Shapeable materials drive changing power designs

May 25, 2020 //By Nick Flaherty
An important new trend is emerging where buying power systems that are customised to function not just shape says Raghu Das at IDTechEx.
An important new trend is emerging where shapeable materials are customised to function not just shape for power systems, says Raghu Das at IDTechEx.

Builders, textile manufacturers, those doing home improvement and others are starting to buy electrically-smart, shapeable materials direct from materials companies, bypassing the electronics industry, say market researchers IDTechEx in a new report.

For example, InfinityPV self-adhesive solar tape cuts to any length and that decides voltage and power produced, not just shape. Layering gives other options. Increasingly, other reconfigurable electrical and electronic material can be stretched, pressed, or cut to shape on arrival. Expect electrically smart material fed into 3D printers to be another a huge opportunity for the added-value materials industry, says Raghu Das, CEO of IDTechEx.

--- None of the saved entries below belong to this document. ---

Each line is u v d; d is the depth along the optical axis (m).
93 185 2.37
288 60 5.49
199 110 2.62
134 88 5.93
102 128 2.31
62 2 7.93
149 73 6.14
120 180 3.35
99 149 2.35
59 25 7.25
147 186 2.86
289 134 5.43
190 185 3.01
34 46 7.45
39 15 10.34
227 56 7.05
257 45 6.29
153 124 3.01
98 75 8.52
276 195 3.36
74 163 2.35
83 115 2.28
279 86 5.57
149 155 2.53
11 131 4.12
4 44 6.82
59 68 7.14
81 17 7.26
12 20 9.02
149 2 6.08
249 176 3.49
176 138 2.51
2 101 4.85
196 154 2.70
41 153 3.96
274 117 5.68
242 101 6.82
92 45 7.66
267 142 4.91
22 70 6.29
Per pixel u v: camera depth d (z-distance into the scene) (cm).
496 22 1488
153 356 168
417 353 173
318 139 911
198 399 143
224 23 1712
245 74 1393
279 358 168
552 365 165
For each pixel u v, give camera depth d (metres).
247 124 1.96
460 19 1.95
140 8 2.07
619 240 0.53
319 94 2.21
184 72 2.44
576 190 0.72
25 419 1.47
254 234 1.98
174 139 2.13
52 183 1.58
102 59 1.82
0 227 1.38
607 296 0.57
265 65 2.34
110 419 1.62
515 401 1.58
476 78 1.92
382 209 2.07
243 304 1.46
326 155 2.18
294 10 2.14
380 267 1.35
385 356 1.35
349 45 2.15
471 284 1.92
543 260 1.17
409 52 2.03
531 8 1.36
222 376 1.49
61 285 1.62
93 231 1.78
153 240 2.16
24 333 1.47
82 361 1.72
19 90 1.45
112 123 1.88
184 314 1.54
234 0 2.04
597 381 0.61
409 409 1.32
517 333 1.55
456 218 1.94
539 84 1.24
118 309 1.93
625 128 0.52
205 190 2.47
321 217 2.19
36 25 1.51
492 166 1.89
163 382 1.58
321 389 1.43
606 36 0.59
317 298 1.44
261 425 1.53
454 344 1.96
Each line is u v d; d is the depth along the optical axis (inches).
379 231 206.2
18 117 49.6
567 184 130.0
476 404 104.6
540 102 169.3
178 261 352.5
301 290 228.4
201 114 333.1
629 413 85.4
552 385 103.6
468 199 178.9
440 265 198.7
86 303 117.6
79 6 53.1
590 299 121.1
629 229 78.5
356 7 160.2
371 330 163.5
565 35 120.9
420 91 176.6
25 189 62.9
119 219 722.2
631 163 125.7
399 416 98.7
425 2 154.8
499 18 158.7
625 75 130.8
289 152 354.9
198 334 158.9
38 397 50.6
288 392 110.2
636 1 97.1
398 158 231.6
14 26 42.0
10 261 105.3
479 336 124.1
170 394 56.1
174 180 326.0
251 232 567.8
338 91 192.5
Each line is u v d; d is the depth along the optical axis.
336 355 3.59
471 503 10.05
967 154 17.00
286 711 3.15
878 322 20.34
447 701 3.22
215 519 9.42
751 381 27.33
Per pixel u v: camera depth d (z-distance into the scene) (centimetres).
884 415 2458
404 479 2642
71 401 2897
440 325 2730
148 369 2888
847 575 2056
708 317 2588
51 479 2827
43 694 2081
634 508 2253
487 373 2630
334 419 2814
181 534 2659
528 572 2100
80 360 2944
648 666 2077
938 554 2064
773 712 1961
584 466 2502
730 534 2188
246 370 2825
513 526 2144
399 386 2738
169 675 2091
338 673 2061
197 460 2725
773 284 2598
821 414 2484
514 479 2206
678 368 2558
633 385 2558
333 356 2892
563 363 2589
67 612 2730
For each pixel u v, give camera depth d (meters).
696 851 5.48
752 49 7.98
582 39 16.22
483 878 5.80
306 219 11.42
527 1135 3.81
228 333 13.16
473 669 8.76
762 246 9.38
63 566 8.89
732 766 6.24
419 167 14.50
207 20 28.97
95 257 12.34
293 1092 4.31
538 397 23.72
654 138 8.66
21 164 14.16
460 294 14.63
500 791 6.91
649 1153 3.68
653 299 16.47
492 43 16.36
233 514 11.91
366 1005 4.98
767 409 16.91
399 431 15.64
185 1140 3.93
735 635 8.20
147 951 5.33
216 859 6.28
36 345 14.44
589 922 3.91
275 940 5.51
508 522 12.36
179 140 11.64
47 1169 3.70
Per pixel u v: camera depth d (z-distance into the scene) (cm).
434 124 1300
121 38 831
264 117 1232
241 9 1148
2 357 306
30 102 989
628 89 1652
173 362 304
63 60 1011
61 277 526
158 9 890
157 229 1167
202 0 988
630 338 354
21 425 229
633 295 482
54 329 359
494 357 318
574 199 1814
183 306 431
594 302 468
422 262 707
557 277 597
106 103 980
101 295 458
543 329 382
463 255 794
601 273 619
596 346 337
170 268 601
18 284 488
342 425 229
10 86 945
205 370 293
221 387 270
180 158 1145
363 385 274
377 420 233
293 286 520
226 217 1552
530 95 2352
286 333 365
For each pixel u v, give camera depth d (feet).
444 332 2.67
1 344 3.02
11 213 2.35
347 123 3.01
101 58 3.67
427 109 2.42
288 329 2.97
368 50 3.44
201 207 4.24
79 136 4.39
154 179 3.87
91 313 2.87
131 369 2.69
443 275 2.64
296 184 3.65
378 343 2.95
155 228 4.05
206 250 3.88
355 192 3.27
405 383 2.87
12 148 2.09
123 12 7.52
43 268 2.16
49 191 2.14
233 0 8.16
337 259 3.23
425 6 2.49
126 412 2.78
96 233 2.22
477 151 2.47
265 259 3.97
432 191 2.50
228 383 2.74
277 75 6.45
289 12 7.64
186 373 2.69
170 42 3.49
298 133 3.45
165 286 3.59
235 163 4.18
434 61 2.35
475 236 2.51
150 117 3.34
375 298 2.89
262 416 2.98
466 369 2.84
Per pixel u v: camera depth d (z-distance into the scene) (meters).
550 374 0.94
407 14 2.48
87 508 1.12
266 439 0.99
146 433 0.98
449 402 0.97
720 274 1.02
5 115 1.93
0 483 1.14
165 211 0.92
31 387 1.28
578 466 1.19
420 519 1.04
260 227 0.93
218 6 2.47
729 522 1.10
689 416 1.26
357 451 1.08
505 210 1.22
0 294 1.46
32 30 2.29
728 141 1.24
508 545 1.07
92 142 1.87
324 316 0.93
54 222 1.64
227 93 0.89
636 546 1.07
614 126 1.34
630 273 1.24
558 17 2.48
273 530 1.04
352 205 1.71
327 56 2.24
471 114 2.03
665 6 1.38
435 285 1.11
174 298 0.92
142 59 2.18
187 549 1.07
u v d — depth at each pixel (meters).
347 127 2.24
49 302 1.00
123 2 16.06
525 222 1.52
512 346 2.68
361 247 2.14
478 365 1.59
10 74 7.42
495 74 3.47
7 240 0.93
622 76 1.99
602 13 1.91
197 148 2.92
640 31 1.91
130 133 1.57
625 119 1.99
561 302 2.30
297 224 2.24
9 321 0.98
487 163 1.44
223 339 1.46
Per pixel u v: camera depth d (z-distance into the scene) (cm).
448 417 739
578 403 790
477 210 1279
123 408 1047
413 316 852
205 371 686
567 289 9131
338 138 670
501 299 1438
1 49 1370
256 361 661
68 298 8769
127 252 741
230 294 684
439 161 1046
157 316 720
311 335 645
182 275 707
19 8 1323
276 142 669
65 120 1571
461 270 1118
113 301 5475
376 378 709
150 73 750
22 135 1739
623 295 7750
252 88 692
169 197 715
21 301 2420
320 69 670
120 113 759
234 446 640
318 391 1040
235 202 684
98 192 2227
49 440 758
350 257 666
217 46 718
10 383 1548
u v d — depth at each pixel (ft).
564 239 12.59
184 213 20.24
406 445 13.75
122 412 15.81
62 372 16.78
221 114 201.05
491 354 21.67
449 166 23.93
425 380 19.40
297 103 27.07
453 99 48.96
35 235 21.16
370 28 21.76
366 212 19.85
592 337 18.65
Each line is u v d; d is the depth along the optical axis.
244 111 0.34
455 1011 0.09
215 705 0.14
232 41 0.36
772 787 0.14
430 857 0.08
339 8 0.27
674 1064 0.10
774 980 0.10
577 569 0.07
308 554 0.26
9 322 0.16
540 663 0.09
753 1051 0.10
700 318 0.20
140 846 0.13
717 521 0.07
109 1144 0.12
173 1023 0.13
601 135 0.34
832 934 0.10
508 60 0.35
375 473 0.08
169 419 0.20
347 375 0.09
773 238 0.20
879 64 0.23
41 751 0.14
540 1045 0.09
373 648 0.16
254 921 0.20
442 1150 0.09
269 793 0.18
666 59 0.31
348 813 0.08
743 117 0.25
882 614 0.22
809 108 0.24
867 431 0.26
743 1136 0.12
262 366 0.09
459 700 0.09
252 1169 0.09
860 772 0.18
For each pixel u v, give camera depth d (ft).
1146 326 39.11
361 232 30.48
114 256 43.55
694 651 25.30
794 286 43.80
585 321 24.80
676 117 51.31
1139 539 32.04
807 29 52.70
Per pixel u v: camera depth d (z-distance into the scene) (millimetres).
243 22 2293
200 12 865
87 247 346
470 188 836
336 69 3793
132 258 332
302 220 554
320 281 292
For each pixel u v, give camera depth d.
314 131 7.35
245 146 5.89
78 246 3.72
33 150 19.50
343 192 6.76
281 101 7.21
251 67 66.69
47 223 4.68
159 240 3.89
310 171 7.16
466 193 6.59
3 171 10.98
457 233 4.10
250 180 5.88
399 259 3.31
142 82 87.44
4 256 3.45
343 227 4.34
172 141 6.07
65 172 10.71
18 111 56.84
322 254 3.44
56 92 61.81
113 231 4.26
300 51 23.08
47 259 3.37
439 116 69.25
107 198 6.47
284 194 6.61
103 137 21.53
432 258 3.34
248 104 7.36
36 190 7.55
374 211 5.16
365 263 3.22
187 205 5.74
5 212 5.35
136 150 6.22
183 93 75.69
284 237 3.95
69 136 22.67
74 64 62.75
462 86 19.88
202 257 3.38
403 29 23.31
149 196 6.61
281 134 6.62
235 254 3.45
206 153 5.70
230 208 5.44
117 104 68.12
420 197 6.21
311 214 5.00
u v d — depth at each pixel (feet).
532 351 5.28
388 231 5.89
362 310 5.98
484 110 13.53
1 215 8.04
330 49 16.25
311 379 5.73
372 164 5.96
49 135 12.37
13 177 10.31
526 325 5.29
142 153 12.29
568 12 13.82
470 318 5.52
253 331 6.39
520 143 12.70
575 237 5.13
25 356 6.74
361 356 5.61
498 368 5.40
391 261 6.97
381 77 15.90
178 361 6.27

“If you can get your battery, supercapacitor or solar power from area, you do not need the highest efficiency,” he said. “This is often the logic behind the new plastic-film forms of new thermoelectrics, piezoelectrics, triboelectrics, electrets and photovoltaics and of wide-area cuttable, printed or painted sensors. Biodegradable papertronics with ink and pens using, resistive, conductive, light-emitting and semiconductive inks are also part of this.”   

He cites researchers at the University of Tokyo researchers who have demonstrated plastic film hybrid electronics. “You can do more than just cut this sheet into fun or interesting shapes. It is thin and flexible. You can mold it around curved surfaces such as bags and clothes. Our idea is anyone could transform various surfaces into wireless charging areas,” he added.

Johns Hopkins Applied Physics Laboratory has polymer-sheet batteries that can be cut to shape for chosen energy storage and locations and work even after being shot and soaked. The University of  Buffalo fabricates kirigami-inspired stretchable electronics that also alters electric and mechanical properties, while Nanyang Technological University, Singapore shows a fabric-like wearable supercapacitor that can be cut, folded, or stretched and it even demonstrates customisable stretchability of its wearable electronics.

Unrolling like a carpet, Renovagen photovoltaics will soon be available up to a huge 300kW output. Buyers choose power by choosing length and width and the PV array will unroll across a field as a temporary microgrid for outdoor events or charging a farmer’s new robots in distant places. The basic copper indium gallium diselenide CIGS technology has been applied as film to buses and building facades competing with the more colourful  Heliatek organic photovoltaic film which both refreshes a building and makes it greener.